In fact, the last time my eyes welled up with
this bliss was while working at a church camp.
As I examined the differences between normal
life and what I experienced at both the camp and this Gathering, I found one
key difference:
Positivity.
Outside
these exceptions, American Christianity seems to have been hijacked by
negativity.
A
quick search of recent news proves this, as a faith meant to be characterized
by its "good news" has become known not by what it's for,
but by what it's against.
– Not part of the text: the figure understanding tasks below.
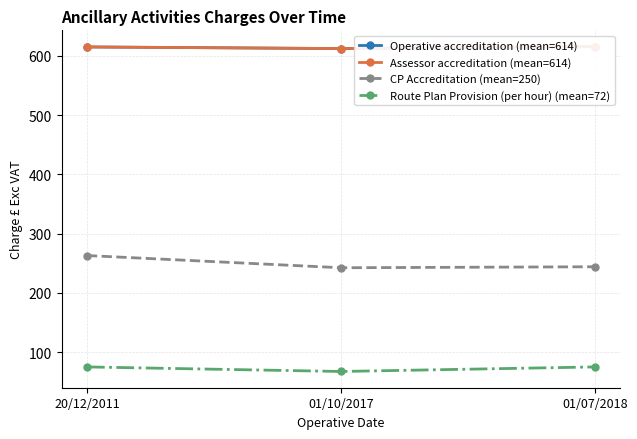

What value does the Route Plan Provision (per hour) (mean=72) series have at 01/10/2017?

67.3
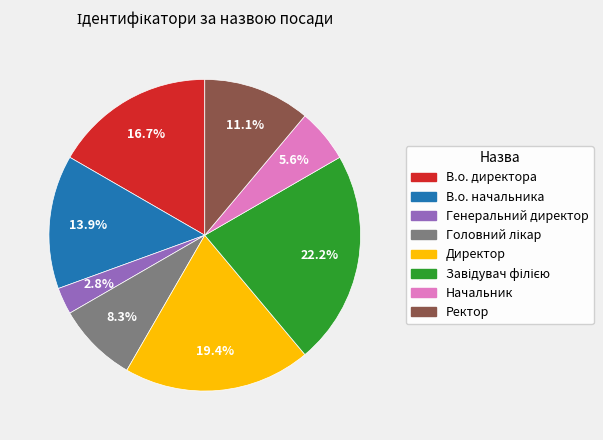

Which category has the smallest portion of the pie?

Генеральний директор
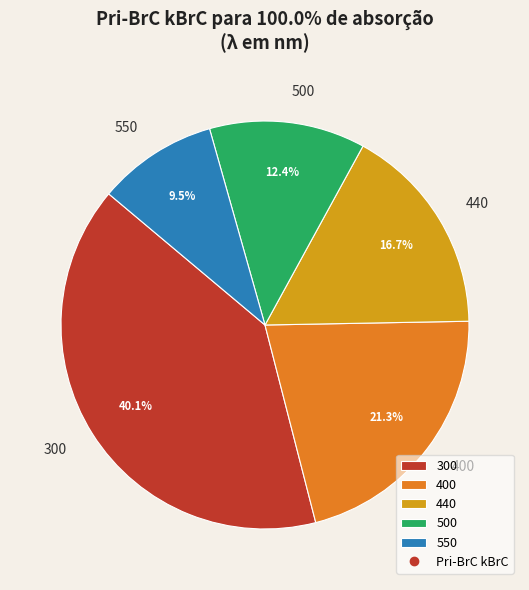

What percentage is NOT represented by 400?

78.7%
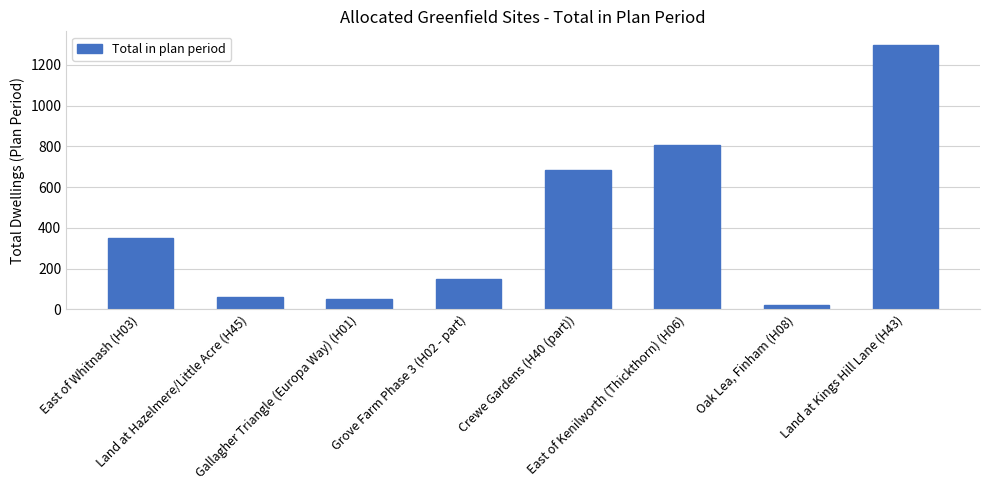

Approximately how many times larger is the value at Land at Kings Hill Lane (H43) compared to Grove Farm Phase 3 (H02 - part)?

8.7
Christians in America are now best recognized by
their feigned religious persecution, anti-Muslim sentiments, or their unwillingness to bake a cake for a same-sex wedding…
Let
American Christianity stop being known as a religion that hurts, as a faith
focused on what we're against, and instead let them know we are Christians by
our love.
Let us
be known by the same love that radiated from 30,000 youth in Detroit.”
I
believe that God is turning the tide.
That
this indwelling of the spirit, which is always there, but sometimes needs to
stirred or strengthened is beginning to come out.
More
and more what we as Christians are becoming known for is our love of our
neighbors, of the things that we are for.
Of
the good news we bring.
And
that Good news is not that we are great people who went to Detroit to do great
things.
But
that God lives in us, God’s love is rooted in us.
We
are for that God.
We
are for that “God who is able to accomplish abundantly more than all we can ask
or imagine.”
We
are for Good news to all people.
We
are Church.
We
are God’s people.
We
come to proclaim that, and as we go back out into the world we go to live it.
So
that they will know we are Christians by our love.